**Task prompt**
Would you transcribe the listing exactly as it stands, minus any images?

**Records provided**
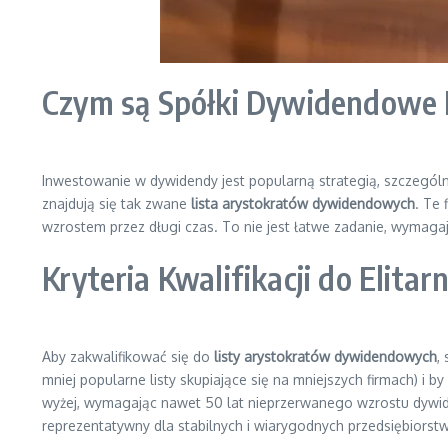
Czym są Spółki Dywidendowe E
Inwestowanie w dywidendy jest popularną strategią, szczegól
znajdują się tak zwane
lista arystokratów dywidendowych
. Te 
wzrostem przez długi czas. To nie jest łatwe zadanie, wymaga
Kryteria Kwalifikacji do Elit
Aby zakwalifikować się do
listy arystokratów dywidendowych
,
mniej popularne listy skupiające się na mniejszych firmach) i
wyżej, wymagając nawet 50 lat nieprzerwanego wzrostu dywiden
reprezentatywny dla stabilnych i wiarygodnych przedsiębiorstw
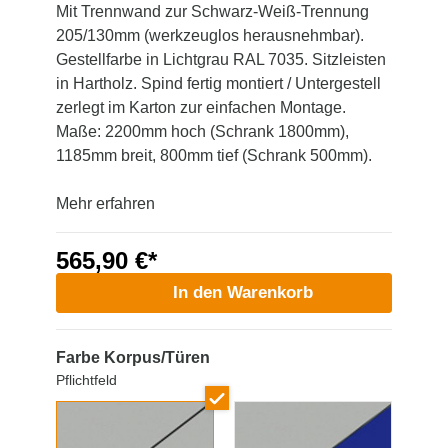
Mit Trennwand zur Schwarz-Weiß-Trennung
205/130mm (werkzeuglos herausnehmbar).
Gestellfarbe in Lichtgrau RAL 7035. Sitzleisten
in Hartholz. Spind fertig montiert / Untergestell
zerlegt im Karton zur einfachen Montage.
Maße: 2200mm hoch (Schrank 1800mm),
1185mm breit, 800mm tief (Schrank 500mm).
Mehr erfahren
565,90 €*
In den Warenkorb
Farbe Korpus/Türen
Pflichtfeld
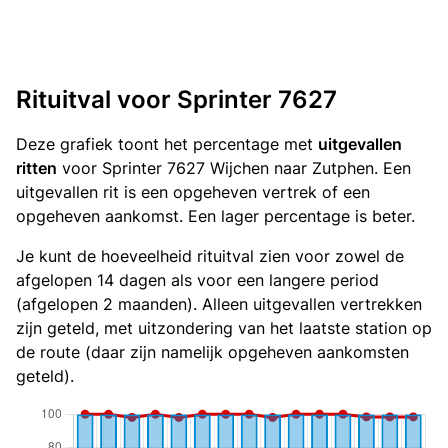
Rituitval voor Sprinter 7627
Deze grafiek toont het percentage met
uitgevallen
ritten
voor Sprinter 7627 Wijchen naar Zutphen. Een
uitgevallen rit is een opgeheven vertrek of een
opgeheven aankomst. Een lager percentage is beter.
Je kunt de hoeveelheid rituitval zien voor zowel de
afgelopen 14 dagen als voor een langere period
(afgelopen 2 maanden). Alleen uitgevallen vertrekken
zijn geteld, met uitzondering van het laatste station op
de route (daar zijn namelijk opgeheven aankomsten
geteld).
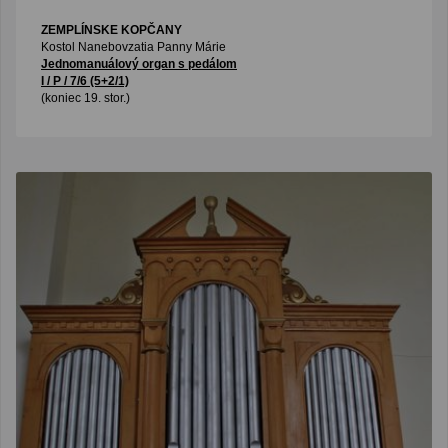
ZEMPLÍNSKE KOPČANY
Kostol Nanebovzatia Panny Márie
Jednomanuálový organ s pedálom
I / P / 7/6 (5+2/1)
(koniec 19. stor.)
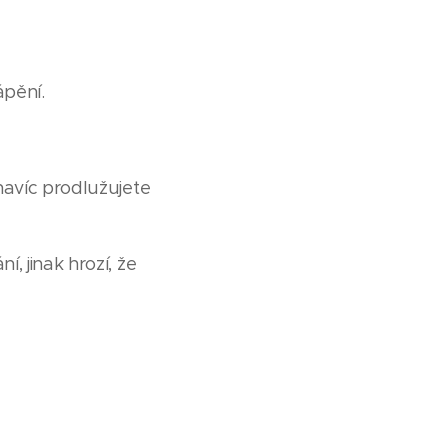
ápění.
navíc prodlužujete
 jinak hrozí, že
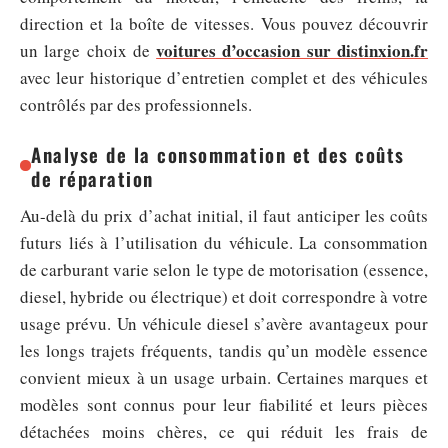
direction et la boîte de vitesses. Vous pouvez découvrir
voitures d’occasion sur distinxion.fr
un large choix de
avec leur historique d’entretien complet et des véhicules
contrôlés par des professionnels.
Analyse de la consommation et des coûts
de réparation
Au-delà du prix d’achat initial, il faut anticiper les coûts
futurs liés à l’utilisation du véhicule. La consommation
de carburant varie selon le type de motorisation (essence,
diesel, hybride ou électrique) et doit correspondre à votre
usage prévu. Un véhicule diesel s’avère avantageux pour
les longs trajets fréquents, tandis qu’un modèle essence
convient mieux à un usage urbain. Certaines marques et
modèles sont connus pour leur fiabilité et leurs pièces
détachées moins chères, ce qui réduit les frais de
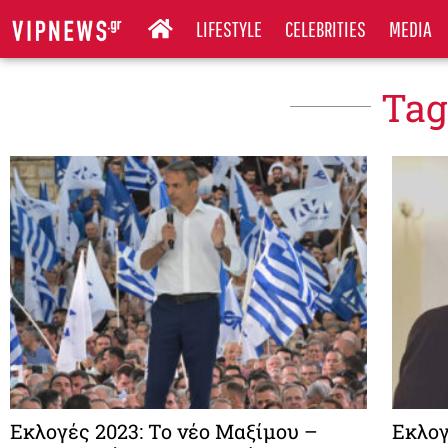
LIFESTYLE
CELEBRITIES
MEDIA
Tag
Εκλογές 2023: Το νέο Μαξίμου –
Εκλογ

**Answer section**
Czym są Spółki Dywidendowe E
Inwestowanie w dywidendy jest popularną strategią, szczegól
znajdują się tak zwane
lista arystokratów dywidendowych
. Te 
wzrostem przez długi czas. To nie jest łatwe zadanie, wymaga
Kryteria Kwalifikacji do Elit
Aby zakwalifikować się do
listy arystokratów dywidendowych
,
mniej popularne listy skupiające się na mniejszych firmach) i
wyżej, wymagając nawet 50 lat nieprzerwanego wzrostu dywiden
reprezentatywny dla stabilnych i wiarygodnych przedsiębiorstw
Mit Trennwand zur Schwarz-Weiß-Trennung
205/130mm (werkzeuglos herausnehmbar).
Gestellfarbe in Lichtgrau RAL 7035. Sitzleisten
in Hartholz. Spind fertig montiert / Untergestell
zerlegt im Karton zur einfachen Montage.
Maße: 2200mm hoch (Schrank 1800mm),
1185mm breit, 800mm tief (Schrank 500mm).
Mehr erfahren
565,90 €*
In den Warenkorb
Farbe Korpus/Türen
Pflichtfeld
Rituitval voor Sprinter 7627
Deze grafiek toont het percentage met
uitgevallen
ritten
voor Sprinter 7627 Wijchen naar Zutphen. Een
uitgevallen rit is een opgeheven vertrek of een
opgeheven aankomst. Een lager percentage is beter.
Je kunt de hoeveelheid rituitval zien voor zowel de
afgelopen 14 dagen als voor een langere period
(afgelopen 2 maanden). Alleen uitgevallen vertrekken
zijn geteld, met uitzondering van het laatste station op
de route (daar zijn namelijk opgeheven aankomsten
geteld).
ZEMPLÍNSKE KOPČANY
Kostol Nanebovzatia Panny Márie
Jednomanuálový organ s pedálom
I / P / 7/6 (5+2/1)
(koniec 19. stor.)
ápění.
navíc prodlužujete
 jinak hrozí, že
direction et la boîte de vitesses. Vous pouvez découvrir
voitures d’occasion sur distinxion.fr
un large choix de
avec leur historique d’entretien complet et des véhicules
contrôlés par des professionnels.
Analyse de la consommation et des coûts
de réparation
Au-delà du prix d’achat initial, il faut anticiper les coûts
futurs liés à l’utilisation du véhicule. La consommation
de carburant varie selon le type de motorisation (essence,
diesel, hybride ou électrique) et doit correspondre à votre
usage prévu. Un véhicule diesel s’avère avantageux pour
les longs trajets fréquents, tandis qu’un modèle essence
convient mieux à un usage urbain. Certaines marques et
modèles sont connus pour leur fiabilité et leurs pièces
détachées moins chères, ce qui réduit les frais de
LIFESTYLE
CELEBRITIES
MEDIA
Tag
Εκλογές 2023: Το νέο Μαξίμου –
Εκλογ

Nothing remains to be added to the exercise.